▶ **Text provided**
+---+

Solution:

Finding the Midpoint of the Line:

- The midpoint of the line joining two points P(x1, y1, z1) and Q(x2, y2, z2) is given by:
- Midpoint = ((x1 + x2)/2, (y1 + y2)/2, (z1 + z2)/2)
- Here, the two points are (2, 3, 4) and (6, 7, 8), so the midpoint is:
- Midpoint = ((2 + 6)/2, (3 + 7)/2, (4 + 8)/2) = (4, 5, 6)

Finding the Direction Vector of the Line:

- The direction vector of the line joining two points P(x1, y1, z1) and Q(x2, y2, z2) is given by:
- Direction vector = (x2 - x1, y2 - y1, z2 - z1)
- Here, the two points are (2, 3, 4) and (6, 7, 8), so the direction vector is:
- Direction vector = (6 - 2, 7 - 3, 8 - 4) = (4, 4, 4)

Finding the Normal Vector of the Plane:

- The plane which bisects a line joining two points will pass through the midpoint of the line and will be perpendicular to the line.
- Therefore, the normal vector of the plane will be the same as the direction vector of the line.
- Hence, the normal vector of the plane is (4, 4, 4)

Writing the Equation of the Plane:

- The equation of a plane passing through a point (x1, y1, z1) and having a normal vector (a, b, c) is given by:
- a(x - x1) + b(y - y1) + c(z - z1) = 0
- Here, the midpoint of the line is (4, 5, 6) and the normal vector of the plane is (4, 4, 4).
- Substituting these values in the equation of the plane, we get:
- 4(x - 4) + 4(y - 5) + 4(z - 6) = 0
- Simplifying, we get:
- x + y + z - 15 = 0

Hence, the equation of the plane which bisects the line joining (2, 3, 4) and (6, 7, 8) is x + y + z - 15 = 0, which is option 'A'.

If the plane bisects the line, then plane has to pass through middle point of line
So middle point is (4,5,6).
And line and plane are perpendicular to each other.
so drs of plane will be (6-2,7-3,8-4,) or(4,4,4). So eqn of plane with drs (4,4,4) and passing through (4,5,6) will be = 4(x-4) +4(y-5)+ 4(z-6)=0.
So, x-4+y-5+z-6=0.
So, x+y+z-15=o.

+---+

▶ **Collected data**
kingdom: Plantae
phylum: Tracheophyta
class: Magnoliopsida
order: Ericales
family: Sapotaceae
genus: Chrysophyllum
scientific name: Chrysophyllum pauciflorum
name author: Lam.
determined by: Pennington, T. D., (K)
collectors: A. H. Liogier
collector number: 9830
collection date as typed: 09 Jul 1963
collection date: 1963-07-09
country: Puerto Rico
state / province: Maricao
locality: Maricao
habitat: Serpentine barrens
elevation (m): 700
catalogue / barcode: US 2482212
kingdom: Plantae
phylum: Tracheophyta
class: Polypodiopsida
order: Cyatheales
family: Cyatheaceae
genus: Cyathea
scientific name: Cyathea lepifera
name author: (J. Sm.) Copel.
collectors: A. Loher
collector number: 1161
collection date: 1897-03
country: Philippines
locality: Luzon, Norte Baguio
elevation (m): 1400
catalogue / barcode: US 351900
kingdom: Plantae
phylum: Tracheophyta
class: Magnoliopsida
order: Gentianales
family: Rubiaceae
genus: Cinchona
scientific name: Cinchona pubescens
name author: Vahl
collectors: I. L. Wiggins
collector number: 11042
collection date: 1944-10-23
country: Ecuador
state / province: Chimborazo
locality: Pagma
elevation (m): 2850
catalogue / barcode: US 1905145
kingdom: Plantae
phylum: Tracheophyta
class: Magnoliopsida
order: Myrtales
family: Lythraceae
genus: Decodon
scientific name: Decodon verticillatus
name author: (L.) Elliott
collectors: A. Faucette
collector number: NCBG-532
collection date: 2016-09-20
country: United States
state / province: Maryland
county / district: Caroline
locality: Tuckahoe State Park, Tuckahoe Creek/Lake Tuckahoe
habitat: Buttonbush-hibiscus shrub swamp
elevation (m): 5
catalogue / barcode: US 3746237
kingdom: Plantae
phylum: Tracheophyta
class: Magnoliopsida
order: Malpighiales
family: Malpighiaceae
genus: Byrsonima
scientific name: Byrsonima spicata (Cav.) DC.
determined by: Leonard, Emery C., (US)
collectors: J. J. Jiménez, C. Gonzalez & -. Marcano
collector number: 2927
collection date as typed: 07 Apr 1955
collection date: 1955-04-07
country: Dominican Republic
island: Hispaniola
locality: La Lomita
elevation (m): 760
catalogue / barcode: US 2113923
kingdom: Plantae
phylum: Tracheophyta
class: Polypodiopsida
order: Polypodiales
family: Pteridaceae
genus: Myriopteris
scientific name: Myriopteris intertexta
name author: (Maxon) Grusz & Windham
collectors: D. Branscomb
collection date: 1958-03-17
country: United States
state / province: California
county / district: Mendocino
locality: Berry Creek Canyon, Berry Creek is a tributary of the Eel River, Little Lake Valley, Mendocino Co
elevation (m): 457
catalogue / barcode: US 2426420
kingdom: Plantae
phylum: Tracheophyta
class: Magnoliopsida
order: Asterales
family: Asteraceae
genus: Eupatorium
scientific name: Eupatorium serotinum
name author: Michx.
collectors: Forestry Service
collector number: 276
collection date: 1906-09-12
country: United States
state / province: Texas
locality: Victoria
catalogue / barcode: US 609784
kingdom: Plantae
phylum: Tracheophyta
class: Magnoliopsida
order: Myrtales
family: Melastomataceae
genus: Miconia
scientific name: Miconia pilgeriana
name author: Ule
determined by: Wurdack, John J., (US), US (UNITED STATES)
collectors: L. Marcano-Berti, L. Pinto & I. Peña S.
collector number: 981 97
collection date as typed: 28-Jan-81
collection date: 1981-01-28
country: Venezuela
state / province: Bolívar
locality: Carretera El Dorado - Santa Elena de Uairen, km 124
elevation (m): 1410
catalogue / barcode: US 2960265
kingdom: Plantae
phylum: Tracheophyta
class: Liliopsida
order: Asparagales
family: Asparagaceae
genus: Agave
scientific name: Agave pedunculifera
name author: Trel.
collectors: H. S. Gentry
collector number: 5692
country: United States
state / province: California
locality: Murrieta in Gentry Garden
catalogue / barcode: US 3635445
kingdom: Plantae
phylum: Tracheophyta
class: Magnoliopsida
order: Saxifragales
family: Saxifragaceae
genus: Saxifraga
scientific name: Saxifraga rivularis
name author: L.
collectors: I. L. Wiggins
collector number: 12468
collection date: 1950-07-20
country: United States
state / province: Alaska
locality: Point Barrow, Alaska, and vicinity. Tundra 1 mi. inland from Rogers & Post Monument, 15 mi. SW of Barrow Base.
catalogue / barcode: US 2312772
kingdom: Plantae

+---+

▶ **Set exercise**
Copy the worked solution from "- The direction" through "to the line.", swapping "perpendicular" for "at right angles" each time it appears.

▶ **Exercise response**
- The direction vector of the line joining two points P(x1, y1, z1) and Q(x2, y2, z2) is given by:
- Direction vector = (x2 - x1, y2 - y1, z2 - z1)
- Here, the two points are (2, 3, 4) and (6, 7, 8), so the direction vector is:
- Direction vector = (6 - 2, 7 - 3, 8 - 4) = (4, 4, 4)

Finding the Normal Vector of the Plane:

- The plane which bisects a line joining two points will pass through the midpoint of the line and will be at right angles to the line.